__What you need to do__.
Transcribe only what runs from the line including "For LGBM installation, refer" through the last line of the entries, exactly as it appears.

(Saved entries)

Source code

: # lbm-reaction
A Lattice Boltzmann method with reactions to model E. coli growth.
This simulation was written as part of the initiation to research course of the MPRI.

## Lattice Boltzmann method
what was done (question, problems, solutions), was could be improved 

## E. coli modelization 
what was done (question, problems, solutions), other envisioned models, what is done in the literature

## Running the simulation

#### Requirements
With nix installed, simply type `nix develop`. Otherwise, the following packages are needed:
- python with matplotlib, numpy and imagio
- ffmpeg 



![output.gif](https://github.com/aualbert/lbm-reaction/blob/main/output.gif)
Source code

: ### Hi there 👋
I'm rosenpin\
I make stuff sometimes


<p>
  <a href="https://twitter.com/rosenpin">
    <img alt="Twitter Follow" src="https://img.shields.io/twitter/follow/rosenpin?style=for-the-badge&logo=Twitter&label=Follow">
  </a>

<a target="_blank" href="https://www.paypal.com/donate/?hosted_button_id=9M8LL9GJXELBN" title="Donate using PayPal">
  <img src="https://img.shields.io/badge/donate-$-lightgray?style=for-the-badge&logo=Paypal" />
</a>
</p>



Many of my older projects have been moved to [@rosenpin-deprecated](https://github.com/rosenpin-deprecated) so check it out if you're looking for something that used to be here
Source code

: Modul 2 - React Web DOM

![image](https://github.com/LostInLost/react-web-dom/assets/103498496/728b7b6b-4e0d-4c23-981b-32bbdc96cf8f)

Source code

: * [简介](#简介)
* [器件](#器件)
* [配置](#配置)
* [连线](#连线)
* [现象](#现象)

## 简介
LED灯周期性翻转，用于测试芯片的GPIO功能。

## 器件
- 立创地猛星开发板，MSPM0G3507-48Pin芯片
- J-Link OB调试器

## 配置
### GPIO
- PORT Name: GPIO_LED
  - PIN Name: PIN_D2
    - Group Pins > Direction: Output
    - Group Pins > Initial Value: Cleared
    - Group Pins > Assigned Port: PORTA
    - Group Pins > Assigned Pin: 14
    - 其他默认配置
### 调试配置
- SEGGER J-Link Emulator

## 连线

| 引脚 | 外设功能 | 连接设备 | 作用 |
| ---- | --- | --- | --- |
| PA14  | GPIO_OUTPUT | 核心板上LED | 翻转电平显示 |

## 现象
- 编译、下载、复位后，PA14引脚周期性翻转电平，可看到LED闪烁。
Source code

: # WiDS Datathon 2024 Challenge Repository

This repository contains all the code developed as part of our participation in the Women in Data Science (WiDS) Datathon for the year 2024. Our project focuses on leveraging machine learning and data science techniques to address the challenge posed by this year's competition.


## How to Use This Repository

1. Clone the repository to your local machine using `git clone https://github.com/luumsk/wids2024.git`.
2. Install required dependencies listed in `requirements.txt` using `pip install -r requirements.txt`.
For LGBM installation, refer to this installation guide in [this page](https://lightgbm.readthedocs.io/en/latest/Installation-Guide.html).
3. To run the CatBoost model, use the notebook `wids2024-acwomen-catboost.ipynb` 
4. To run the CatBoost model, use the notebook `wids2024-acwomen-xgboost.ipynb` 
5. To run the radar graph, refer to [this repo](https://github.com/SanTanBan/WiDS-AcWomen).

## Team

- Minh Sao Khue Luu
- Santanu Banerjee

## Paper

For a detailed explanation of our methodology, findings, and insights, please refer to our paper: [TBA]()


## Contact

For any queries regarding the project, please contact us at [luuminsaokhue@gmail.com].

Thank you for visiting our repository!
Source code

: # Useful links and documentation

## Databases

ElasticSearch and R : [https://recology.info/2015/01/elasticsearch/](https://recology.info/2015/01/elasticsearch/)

__Completed exercise__.
For LGBM installation, refer to this installation guide in [this page](https://lightgbm.readthedocs.io/en/latest/Installation-Guide.html).
3. To run the CatBoost model, use the notebook `wids2024-acwomen-catboost.ipynb` 
4. To run the CatBoost model, use the notebook `wids2024-acwomen-xgboost.ipynb` 
5. To run the radar graph, refer to [this repo](https://github.com/SanTanBan/WiDS-AcWomen).

## Team

- Minh Sao Khue Luu
- Santanu Banerjee

## Paper

For a detailed explanation of our methodology, findings, and insights, please refer to our paper: [TBA]()


## Contact

For any queries regarding the project, please contact us at [luuminsaokhue@gmail.com].

Thank you for visiting our repository!
Source code

: # Useful links and documentation

## Databases

ElasticSearch and R : [https://recology.info/2015/01/elasticsearch/](https://recology.info/2015/01/elasticsearch/)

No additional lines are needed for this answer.